§ **TASK TO CARRY OUT**
Set the listing down exactly; no pictures.

§ **EXERCISE INPUTS**

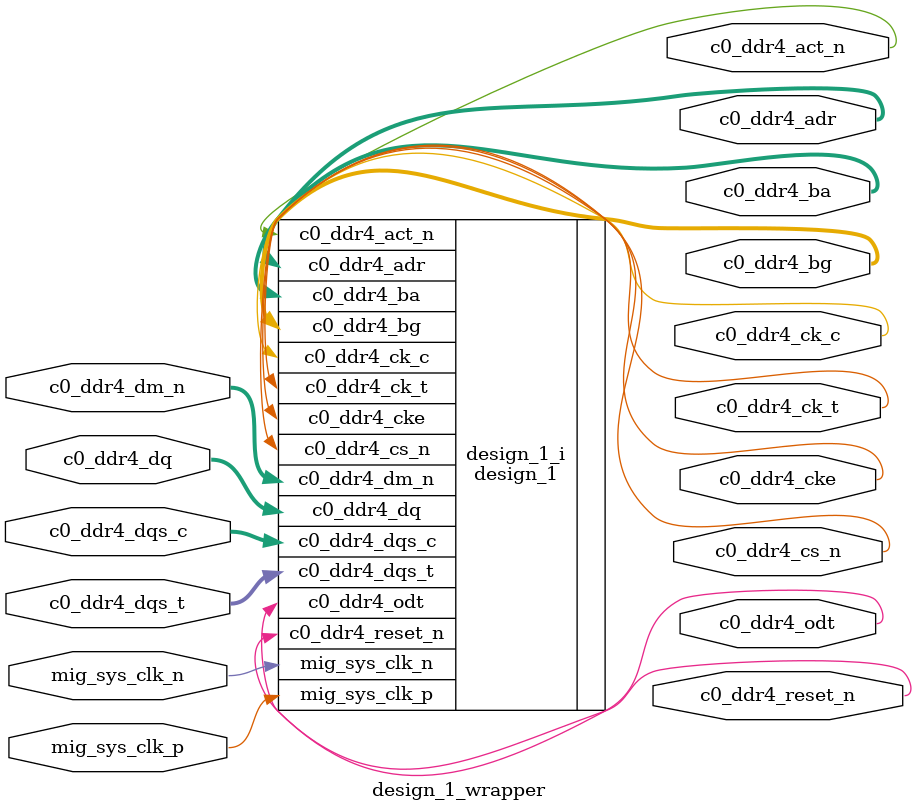
<source format=v>
`timescale 1 ps / 1 ps

module design_1_wrapper
   (c0_ddr4_act_n,
    c0_ddr4_adr,
    c0_ddr4_ba,
    c0_ddr4_bg,
    c0_ddr4_ck_c,
    c0_ddr4_ck_t,
    c0_ddr4_cke,
    c0_ddr4_cs_n,
    c0_ddr4_dm_n,
    c0_ddr4_dq,
    c0_ddr4_dqs_c,
    c0_ddr4_dqs_t,
    c0_ddr4_odt,
    c0_ddr4_reset_n,
    mig_sys_clk_n,
    mig_sys_clk_p);
  output [0:0]c0_ddr4_act_n;
  output [16:0]c0_ddr4_adr;
  output [1:0]c0_ddr4_ba;
  output [1:0]c0_ddr4_bg;
  output [0:0]c0_ddr4_ck_c;
  output [0:0]c0_ddr4_ck_t;
  output [0:0]c0_ddr4_cke;
  output [0:0]c0_ddr4_cs_n;
  inout [7:0]c0_ddr4_dm_n;
  inout [63:0]c0_ddr4_dq;
  inout [7:0]c0_ddr4_dqs_c;
  inout [7:0]c0_ddr4_dqs_t;
  output [0:0]c0_ddr4_odt;
  output [0:0]c0_ddr4_reset_n;
  input [0:0]mig_sys_clk_n;
  input [0:0]mig_sys_clk_p;

  wire [0:0]c0_ddr4_act_n;
  wire [16:0]c0_ddr4_adr;
  wire [1:0]c0_ddr4_ba;
  wire [1:0]c0_ddr4_bg;
  wire [0:0]c0_ddr4_ck_c;
  wire [0:0]c0_ddr4_ck_t;
  wire [0:0]c0_ddr4_cke;
  wire [0:0]c0_ddr4_cs_n;
  wire [7:0]c0_ddr4_dm_n;
  wire [63:0]c0_ddr4_dq;
  wire [7:0]c0_ddr4_dqs_c;
  wire [7:0]c0_ddr4_dqs_t;
  wire [0:0]c0_ddr4_odt;
  wire [0:0]c0_ddr4_reset_n;
  wire [0:0]mig_sys_clk_n;
  wire [0:0]mig_sys_clk_p;

  design_1 design_1_i
       (.c0_ddr4_act_n(c0_ddr4_act_n),
        .c0_ddr4_adr(c0_ddr4_adr),
        .c0_ddr4_ba(c0_ddr4_ba),
        .c0_ddr4_bg(c0_ddr4_bg),
        .c0_ddr4_ck_c(c0_ddr4_ck_c),
        .c0_ddr4_ck_t(c0_ddr4_ck_t),
        .c0_ddr4_cke(c0_ddr4_cke),
        .c0_ddr4_cs_n(c0_ddr4_cs_n),
        .c0_ddr4_dm_n(c0_ddr4_dm_n),
        .c0_ddr4_dq(c0_ddr4_dq),
        .c0_ddr4_dqs_c(c0_ddr4_dqs_c),
        .c0_ddr4_dqs_t(c0_ddr4_dqs_t),
        .c0_ddr4_odt(c0_ddr4_odt),
        .c0_ddr4_reset_n(c0_ddr4_reset_n),
        .mig_sys_clk_n(mig_sys_clk_n),
        .mig_sys_clk_p(mig_sys_clk_p));
endmodule

</source>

§ **ANSWER SPACE**
<source format=v>
`timescale 1 ps / 1 ps

module design_1_wrapper
   (c0_ddr4_act_n,
    c0_ddr4_adr,
    c0_ddr4_ba,
    c0_ddr4_bg,
    c0_ddr4_ck_c,
    c0_ddr4_ck_t,
    c0_ddr4_cke,
    c0_ddr4_cs_n,
    c0_ddr4_dm_n,
    c0_ddr4_dq,
    c0_ddr4_dqs_c,
    c0_ddr4_dqs_t,
    c0_ddr4_odt,
    c0_ddr4_reset_n,
    mig_sys_clk_n,
    mig_sys_clk_p);
  output [0:0]c0_ddr4_act_n;
  output [16:0]c0_ddr4_adr;
  output [1:0]c0_ddr4_ba;
  output [1:0]c0_ddr4_bg;
  output [0:0]c0_ddr4_ck_c;
  output [0:0]c0_ddr4_ck_t;
  output [0:0]c0_ddr4_cke;
  output [0:0]c0_ddr4_cs_n;
  inout [7:0]c0_ddr4_dm_n;
  inout [63:0]c0_ddr4_dq;
  inout [7:0]c0_ddr4_dqs_c;
  inout [7:0]c0_ddr4_dqs_t;
  output [0:0]c0_ddr4_odt;
  output [0:0]c0_ddr4_reset_n;
  input [0:0]mig_sys_clk_n;
  input [0:0]mig_sys_clk_p;

  wire [0:0]c0_ddr4_act_n;
  wire [16:0]c0_ddr4_adr;
  wire [1:0]c0_ddr4_ba;
  wire [1:0]c0_ddr4_bg;
  wire [0:0]c0_ddr4_ck_c;
  wire [0:0]c0_ddr4_ck_t;
  wire [0:0]c0_ddr4_cke;
  wire [0:0]c0_ddr4_cs_n;
  wire [7:0]c0_ddr4_dm_n;
  wire [63:0]c0_ddr4_dq;
  wire [7:0]c0_ddr4_dqs_c;
  wire [7:0]c0_ddr4_dqs_t;
  wire [0:0]c0_ddr4_odt;
  wire [0:0]c0_ddr4_reset_n;
  wire [0:0]mig_sys_clk_n;
  wire [0:0]mig_sys_clk_p;

  design_1 design_1_i
       (.c0_ddr4_act_n(c0_ddr4_act_n),
        .c0_ddr4_adr(c0_ddr4_adr),
        .c0_ddr4_ba(c0_ddr4_ba),
        .c0_ddr4_bg(c0_ddr4_bg),
        .c0_ddr4_ck_c(c0_ddr4_ck_c),
        .c0_ddr4_ck_t(c0_ddr4_ck_t),
        .c0_ddr4_cke(c0_ddr4_cke),
        .c0_ddr4_cs_n(c0_ddr4_cs_n),
        .c0_ddr4_dm_n(c0_ddr4_dm_n),
        .c0_ddr4_dq(c0_ddr4_dq),
        .c0_ddr4_dqs_c(c0_ddr4_dqs_c),
        .c0_ddr4_dqs_t(c0_ddr4_dqs_t),
        .c0_ddr4_odt(c0_ddr4_odt),
        .c0_ddr4_reset_n(c0_ddr4_reset_n),
        .mig_sys_clk_n(mig_sys_clk_n),
        .mig_sys_clk_p(mig_sys_clk_p));
endmodule

</source>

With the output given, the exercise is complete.